E.T. Jaynes writes, in "Probability Theory: the Logic of Science" the following in order to motivate the derivation of the entropy, $H$:
Suppose the robot perceives two alternatives, to which it assigns probabilities $p_1$ and $q := 1 - p_1$. Then the 'amount of uncertainty' represented by this distribution is $H_2(p, q)$. But now the robot learns that the second alternative really consists of two possibilities, and it assigns probabilities $p_2, p_3$ to them, satisfying $p_2 + p_3 = q$. What is now the robot's full uncertainty $H_3(p_1, p_2, p_3)$ as to all three possibilities? Well, the process of choosing one of the three can be broken down into two steps.
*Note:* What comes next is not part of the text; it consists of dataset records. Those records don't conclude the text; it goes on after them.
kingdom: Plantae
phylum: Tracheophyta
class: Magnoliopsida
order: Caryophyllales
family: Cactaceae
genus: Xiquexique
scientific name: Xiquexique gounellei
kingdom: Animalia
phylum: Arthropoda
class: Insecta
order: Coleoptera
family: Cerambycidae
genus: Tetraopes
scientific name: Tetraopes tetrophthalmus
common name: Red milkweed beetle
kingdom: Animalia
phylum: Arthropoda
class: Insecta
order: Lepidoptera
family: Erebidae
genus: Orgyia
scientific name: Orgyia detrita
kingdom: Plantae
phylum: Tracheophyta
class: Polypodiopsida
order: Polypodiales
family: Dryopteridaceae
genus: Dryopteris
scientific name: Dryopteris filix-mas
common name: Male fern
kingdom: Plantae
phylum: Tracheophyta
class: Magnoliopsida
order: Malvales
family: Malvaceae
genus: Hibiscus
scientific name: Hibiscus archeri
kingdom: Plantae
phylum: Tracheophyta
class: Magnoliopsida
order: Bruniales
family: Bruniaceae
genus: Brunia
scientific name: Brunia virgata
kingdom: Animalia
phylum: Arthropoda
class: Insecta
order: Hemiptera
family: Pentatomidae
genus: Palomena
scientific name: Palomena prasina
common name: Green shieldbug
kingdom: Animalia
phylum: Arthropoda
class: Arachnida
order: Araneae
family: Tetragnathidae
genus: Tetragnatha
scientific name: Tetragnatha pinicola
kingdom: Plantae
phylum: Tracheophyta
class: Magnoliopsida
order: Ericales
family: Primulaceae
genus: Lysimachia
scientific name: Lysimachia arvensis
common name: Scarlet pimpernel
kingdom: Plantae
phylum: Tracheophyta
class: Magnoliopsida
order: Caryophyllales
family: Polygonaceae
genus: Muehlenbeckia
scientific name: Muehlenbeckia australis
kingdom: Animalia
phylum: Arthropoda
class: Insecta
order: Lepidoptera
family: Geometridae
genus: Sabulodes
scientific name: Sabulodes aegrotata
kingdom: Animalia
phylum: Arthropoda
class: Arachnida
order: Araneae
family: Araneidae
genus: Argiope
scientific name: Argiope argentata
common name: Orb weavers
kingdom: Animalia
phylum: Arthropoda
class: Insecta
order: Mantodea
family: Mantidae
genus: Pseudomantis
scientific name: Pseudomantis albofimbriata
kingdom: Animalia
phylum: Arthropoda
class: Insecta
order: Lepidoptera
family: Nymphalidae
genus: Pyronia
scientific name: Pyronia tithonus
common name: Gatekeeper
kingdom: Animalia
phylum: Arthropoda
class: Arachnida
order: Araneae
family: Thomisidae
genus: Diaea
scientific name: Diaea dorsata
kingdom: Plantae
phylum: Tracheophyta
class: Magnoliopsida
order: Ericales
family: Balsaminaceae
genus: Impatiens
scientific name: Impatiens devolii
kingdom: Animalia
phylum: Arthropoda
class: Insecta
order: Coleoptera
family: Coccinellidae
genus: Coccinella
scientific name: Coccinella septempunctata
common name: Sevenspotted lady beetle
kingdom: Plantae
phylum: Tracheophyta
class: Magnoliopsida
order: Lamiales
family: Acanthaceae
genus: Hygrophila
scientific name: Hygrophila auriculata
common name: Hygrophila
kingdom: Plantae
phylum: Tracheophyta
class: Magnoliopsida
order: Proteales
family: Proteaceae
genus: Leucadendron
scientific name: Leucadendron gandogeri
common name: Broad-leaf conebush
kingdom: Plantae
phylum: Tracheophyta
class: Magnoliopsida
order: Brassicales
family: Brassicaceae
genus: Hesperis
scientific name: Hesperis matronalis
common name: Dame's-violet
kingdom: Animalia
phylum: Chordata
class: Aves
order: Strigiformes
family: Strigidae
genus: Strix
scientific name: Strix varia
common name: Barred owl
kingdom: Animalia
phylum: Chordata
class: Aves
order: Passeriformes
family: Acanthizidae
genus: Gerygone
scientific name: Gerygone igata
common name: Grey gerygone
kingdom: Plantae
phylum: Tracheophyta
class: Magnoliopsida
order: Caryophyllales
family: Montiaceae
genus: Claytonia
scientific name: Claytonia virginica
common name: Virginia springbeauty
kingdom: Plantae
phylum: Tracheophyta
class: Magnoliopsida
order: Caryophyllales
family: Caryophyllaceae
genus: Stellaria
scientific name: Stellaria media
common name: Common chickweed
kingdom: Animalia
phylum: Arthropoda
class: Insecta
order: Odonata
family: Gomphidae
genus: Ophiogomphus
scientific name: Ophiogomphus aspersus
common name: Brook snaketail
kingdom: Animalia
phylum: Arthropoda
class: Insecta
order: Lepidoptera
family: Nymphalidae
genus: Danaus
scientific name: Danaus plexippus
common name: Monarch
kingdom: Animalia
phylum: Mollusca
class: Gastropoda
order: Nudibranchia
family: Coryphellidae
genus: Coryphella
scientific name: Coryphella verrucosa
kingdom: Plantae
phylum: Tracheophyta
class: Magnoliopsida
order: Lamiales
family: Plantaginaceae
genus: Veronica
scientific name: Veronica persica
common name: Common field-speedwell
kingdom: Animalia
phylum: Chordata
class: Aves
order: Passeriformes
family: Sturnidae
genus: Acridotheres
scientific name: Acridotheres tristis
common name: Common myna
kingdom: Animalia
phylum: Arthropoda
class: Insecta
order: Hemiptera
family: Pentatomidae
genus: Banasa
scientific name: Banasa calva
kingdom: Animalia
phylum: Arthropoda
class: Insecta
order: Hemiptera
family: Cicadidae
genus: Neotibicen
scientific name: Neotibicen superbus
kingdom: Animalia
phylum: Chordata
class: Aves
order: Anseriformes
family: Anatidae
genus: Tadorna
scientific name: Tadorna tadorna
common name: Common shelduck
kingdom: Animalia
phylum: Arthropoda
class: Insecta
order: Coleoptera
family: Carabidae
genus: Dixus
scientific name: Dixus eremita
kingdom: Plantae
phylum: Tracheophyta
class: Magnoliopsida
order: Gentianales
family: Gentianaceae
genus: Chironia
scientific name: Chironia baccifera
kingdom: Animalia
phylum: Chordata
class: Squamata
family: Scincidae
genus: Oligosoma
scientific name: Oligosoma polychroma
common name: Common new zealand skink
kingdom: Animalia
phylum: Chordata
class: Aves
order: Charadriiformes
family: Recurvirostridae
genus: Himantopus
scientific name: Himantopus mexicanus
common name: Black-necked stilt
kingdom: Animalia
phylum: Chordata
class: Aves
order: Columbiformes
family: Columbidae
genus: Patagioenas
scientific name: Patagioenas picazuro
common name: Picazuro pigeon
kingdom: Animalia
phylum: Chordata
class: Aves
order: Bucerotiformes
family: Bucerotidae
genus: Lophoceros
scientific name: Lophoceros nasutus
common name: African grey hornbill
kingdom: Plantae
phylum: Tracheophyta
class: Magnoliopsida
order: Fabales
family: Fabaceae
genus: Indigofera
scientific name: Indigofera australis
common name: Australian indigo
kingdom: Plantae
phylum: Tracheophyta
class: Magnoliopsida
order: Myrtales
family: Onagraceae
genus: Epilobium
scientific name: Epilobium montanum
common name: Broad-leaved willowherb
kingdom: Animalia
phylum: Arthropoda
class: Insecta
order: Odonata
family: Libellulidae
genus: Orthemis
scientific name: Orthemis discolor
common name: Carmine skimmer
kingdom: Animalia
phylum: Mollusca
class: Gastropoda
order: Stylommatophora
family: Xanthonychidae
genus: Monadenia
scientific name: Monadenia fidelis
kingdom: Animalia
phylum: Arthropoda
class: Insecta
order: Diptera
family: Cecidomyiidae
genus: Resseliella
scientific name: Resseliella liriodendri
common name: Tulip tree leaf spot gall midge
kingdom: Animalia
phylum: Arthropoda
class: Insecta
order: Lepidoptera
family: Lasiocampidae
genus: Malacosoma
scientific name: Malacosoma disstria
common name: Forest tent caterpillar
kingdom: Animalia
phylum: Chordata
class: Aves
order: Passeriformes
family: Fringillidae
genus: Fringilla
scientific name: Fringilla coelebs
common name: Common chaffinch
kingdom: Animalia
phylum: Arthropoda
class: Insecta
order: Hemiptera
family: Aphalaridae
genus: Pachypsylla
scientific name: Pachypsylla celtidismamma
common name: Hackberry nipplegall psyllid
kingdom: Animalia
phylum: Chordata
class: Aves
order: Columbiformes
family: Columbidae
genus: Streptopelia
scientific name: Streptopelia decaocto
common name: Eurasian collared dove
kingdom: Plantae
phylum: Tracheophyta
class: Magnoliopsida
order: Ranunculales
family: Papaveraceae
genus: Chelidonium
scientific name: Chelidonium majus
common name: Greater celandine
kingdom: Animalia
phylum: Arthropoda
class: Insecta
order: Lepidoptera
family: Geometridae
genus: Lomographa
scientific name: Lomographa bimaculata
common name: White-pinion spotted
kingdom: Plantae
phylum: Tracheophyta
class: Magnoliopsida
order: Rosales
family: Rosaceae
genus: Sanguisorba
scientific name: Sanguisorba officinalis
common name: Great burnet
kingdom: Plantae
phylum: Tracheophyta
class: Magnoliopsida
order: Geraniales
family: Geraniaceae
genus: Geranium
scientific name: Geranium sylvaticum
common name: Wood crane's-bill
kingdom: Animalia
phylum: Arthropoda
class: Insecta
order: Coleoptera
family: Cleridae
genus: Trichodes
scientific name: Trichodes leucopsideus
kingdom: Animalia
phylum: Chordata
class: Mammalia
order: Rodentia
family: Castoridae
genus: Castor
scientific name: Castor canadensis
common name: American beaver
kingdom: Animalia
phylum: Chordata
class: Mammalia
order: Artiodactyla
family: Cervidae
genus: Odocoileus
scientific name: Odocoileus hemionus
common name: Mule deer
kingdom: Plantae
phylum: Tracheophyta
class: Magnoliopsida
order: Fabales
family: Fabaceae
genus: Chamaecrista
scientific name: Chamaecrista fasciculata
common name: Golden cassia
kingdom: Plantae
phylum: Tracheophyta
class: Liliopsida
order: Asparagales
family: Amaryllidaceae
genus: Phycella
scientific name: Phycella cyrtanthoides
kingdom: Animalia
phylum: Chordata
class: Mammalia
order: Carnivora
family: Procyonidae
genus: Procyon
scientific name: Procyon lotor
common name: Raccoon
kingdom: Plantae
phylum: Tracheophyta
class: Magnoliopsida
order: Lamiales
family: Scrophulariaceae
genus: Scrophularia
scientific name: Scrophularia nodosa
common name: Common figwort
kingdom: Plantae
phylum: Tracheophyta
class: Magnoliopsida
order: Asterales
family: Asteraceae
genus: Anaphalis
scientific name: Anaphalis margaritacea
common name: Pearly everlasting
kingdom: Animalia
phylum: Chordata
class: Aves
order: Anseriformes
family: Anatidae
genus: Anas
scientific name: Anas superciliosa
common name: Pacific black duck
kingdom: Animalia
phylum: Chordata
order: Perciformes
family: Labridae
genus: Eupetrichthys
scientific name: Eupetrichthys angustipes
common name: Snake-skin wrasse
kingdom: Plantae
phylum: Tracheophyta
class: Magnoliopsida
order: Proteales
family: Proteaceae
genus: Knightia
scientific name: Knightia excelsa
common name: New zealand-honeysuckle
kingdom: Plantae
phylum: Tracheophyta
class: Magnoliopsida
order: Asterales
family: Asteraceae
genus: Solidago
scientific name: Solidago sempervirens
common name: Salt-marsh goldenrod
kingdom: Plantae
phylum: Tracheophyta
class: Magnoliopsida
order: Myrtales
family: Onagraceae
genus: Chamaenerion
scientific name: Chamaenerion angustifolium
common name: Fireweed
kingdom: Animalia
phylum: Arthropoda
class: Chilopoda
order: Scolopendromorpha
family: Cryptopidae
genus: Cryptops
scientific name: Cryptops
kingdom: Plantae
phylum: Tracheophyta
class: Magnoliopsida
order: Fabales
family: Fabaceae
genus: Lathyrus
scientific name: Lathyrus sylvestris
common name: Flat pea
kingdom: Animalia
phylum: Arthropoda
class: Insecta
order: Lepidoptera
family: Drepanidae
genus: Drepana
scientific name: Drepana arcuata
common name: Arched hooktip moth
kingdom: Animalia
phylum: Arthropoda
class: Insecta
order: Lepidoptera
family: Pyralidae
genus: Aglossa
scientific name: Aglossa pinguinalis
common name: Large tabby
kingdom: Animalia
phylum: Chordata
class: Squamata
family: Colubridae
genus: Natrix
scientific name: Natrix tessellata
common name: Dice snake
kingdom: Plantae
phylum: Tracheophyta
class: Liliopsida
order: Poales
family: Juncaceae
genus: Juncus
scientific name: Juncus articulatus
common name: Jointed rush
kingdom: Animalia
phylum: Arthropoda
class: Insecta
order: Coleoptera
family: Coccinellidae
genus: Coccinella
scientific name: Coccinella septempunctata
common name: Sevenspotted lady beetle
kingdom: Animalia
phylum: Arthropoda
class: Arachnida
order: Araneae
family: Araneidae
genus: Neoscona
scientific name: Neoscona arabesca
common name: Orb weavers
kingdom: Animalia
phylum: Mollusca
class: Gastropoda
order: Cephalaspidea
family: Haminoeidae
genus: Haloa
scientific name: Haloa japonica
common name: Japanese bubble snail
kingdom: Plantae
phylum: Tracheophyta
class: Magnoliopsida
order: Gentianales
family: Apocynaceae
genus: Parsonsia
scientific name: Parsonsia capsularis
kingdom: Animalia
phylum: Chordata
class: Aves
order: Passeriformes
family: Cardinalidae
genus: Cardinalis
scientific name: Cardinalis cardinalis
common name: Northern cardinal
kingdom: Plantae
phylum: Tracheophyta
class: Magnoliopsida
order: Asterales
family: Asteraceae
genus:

Firstly, decide whether the first possibility is or is not true; the uncertainty removed by this decision is the original $H_2(p_1, q)$. Then, with probability $q$, the robot encounters an additional uncertainty as to events $2, 3$, leading to
$$H_3(p_1, p_2, p_3) = H_2(p, q) + q H_2\left(\frac{p_2}{q}, \frac{p_3}{q} \right)$$
as the condition that we shall obtain the same net uncertainty for either method of calculation.
I find this reasoning not compelling enough, especially the way $q$ appears before $H_2$. Perhaps there's a better way to put what Jaynes' meant to say through an explicit example of a coin flip, where $T$ outcome turns out to be governed by another coin flip?